▶ [ASSIGNMENT]:
Output the data unchanged and complete, minus the images.

▶ [SUPPLIED DATA]:

Segment Open

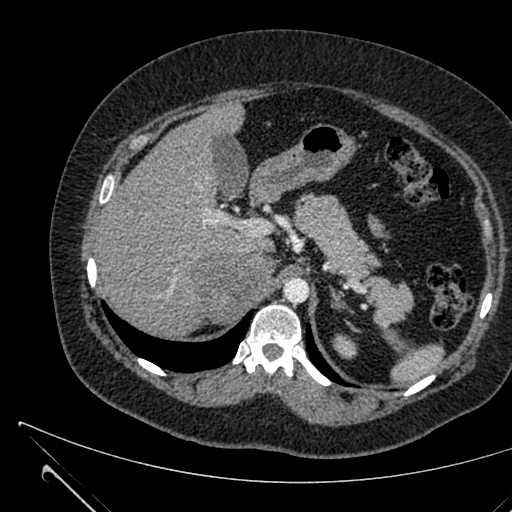
Contrast-enhanced abdominal CT, one axial slice; slice 460 of 731 in the series (ordered by position); intravenous contrast given; soft-tissue window (W 400 / L 40 HU); 1 mm slice thickness; 512 × 512 image matrix, field of view 376 × 376 mm. Patient: female, 36 years. Case-level facts recorded for this patient, not image findings: diagnosis: adrenocortical carcinoma; tumour side: right adrenal; tumour size at pathology: 10 cm; Ki-67 index: 20 %; stage (as recorded): 4.
Outlined on this slice (semi-automatic segmentation, software-assisted and operator-edited):
- mass: box from (x=194, y=254) to (x=274, y=321) px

Segment Closed

▶ [YOUR RESPONSE]:
Contrast-enhanced abdominal CT, one axial slice; slice 460 of 731 in the series (ordered by position); intravenous contrast given; soft-tissue window (W 400 / L 40 HU); 1 mm slice thickness; 512 × 512 image matrix, field of view 376 × 376 mm. Patient: female, 36 years. Case-level facts recorded for this patient, not image findings: diagnosis: adrenocortical carcinoma; tumour side: right adrenal; tumour size at pathology: 10 cm; Ki-67 index: 20 %; stage (as recorded): 4.
Outlined on this slice (semi-automatic segmentation, software-assisted and operator-edited):
- mass: box from (x=194, y=254) to (x=274, y=321) px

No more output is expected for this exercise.